L’Union Européenne est un des plus grands promoteurs de la notion de Gender Mainstreaming, ou approche intégrée du genre, puisque le principe a été adopté en 1995 par le Parlement européen, via une résolution, soit seulement dix ans après la conférence de Pékin pendant laquelle ce concept avait été pour la première fois débattu. Il s’agit de prendre en compte, dans l’élaboration et la mise en œuvre des politiques publiques, de l’impact différencié de celles-ci sur les genres. Le Gender Mainstreaming consiste surtout en une prise de conscience de l’existence de stéréotypes de genre par les institutions, qui sont réputées « aveugles » aux différences, au nom du principe d’égalité de traitement. Loin de remettre en cause ce principe, il s’agit de s’adapter à une situation donnée, qui est celle d’une inégalité latente entre hommes et femmes, et de faire en sorte qu’une politique publique n’aggrave pas, et même améliore cette situation.

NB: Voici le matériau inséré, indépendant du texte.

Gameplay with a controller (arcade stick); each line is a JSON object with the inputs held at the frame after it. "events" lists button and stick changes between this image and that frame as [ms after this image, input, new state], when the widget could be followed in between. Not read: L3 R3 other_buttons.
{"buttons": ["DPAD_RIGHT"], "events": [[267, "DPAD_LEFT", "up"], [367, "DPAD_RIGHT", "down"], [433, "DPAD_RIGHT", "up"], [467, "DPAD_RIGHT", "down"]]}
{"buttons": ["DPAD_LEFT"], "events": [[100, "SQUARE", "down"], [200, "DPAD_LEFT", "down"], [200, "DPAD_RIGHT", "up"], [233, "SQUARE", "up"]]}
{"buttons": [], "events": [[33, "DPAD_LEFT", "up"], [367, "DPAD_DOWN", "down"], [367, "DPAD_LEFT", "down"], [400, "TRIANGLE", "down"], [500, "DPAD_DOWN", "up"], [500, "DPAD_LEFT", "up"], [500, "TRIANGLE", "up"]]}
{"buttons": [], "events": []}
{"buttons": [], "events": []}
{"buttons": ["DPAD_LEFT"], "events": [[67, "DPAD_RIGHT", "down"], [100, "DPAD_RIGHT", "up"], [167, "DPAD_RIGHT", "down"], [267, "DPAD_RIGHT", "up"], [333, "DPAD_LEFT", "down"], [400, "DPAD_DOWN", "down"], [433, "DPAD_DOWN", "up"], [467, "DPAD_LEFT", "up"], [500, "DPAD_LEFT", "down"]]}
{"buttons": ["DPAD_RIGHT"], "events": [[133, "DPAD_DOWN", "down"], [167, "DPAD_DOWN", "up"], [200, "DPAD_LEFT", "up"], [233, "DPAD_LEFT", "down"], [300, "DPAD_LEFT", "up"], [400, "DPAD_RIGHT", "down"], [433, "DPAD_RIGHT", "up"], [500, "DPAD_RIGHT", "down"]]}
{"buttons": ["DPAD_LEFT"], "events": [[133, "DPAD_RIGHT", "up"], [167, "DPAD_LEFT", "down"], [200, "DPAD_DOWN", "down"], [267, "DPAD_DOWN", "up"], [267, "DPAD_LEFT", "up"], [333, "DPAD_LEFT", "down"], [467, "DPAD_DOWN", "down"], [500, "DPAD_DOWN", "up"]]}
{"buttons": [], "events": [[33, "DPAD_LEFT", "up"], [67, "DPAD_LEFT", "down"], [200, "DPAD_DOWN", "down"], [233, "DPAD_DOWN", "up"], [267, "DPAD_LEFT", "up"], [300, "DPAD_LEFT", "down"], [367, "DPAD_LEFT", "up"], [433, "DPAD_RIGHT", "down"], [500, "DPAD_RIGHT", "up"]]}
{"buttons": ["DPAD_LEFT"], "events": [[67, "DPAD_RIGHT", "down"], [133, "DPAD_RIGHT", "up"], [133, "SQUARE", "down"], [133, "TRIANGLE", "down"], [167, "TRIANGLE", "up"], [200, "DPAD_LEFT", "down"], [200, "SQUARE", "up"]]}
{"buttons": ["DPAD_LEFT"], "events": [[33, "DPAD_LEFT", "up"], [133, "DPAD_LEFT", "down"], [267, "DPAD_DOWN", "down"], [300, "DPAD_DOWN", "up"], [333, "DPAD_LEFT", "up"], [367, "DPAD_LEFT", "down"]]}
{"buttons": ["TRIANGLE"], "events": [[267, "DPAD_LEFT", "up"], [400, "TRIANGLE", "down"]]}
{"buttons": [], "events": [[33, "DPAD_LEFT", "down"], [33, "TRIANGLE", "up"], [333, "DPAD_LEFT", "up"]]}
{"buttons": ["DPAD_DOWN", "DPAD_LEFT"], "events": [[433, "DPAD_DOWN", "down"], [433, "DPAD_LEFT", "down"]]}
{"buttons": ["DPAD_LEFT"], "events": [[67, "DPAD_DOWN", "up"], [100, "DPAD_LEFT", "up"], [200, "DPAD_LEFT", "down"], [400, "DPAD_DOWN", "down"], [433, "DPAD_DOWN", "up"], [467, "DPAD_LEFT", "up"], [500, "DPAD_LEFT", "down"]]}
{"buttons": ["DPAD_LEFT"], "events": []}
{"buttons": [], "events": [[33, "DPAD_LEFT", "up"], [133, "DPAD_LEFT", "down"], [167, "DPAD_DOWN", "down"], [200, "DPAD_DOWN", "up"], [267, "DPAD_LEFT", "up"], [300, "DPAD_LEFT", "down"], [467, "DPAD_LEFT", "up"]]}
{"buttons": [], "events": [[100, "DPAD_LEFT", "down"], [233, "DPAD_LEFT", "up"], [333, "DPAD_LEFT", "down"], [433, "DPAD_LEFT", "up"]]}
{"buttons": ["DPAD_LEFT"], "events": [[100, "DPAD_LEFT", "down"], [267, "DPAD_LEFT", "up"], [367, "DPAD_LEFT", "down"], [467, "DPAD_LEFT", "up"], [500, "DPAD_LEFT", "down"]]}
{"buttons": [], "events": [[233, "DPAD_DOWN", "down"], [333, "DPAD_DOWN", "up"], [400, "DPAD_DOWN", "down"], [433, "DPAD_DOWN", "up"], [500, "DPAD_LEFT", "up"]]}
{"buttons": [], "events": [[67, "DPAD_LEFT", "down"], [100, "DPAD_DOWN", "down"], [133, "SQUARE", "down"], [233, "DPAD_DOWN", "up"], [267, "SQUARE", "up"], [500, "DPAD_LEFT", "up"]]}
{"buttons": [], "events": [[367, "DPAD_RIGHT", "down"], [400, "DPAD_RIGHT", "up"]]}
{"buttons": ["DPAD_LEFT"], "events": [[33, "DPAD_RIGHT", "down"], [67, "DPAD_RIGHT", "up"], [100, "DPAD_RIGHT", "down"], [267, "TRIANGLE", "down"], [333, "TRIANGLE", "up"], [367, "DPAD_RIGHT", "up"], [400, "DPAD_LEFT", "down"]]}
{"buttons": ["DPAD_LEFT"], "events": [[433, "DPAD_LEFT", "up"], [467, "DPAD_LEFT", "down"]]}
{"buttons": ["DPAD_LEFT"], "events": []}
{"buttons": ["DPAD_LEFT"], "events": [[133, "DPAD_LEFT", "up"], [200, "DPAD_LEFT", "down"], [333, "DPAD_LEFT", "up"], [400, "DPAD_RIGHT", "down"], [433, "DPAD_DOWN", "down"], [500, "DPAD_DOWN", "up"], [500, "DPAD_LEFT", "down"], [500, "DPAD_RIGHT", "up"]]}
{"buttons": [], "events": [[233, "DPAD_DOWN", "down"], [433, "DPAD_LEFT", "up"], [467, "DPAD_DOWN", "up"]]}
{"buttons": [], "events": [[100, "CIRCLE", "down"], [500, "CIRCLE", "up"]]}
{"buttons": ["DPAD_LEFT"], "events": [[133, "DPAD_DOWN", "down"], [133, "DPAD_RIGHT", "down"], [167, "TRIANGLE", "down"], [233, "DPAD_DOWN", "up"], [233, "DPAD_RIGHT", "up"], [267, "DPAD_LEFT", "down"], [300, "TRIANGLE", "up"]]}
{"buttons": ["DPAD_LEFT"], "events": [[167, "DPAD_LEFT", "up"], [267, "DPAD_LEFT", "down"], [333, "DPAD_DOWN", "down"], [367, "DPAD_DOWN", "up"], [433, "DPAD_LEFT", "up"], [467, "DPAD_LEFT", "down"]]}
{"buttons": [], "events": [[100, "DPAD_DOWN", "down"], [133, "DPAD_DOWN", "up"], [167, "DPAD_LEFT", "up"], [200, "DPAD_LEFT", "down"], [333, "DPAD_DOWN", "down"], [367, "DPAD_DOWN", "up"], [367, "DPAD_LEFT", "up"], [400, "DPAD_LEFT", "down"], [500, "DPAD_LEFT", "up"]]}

L’Union Européenne a fait de ce concept un de ses principes, et est aujourd’hui, avec les nombreux programmes qu’elle implémente elle-même ou soutient financièrement, un acteur incontournable dans la lutte contre les discriminations de genre. C’est dans ce contexte que l’Union européenne a décidé, en 2006, l’ouverture d’un Institut Européen pour l’égalité entre les hommes et les femmes, sur le modèle de l’Institut fédéral belge pour l’égalité hommes/femmes.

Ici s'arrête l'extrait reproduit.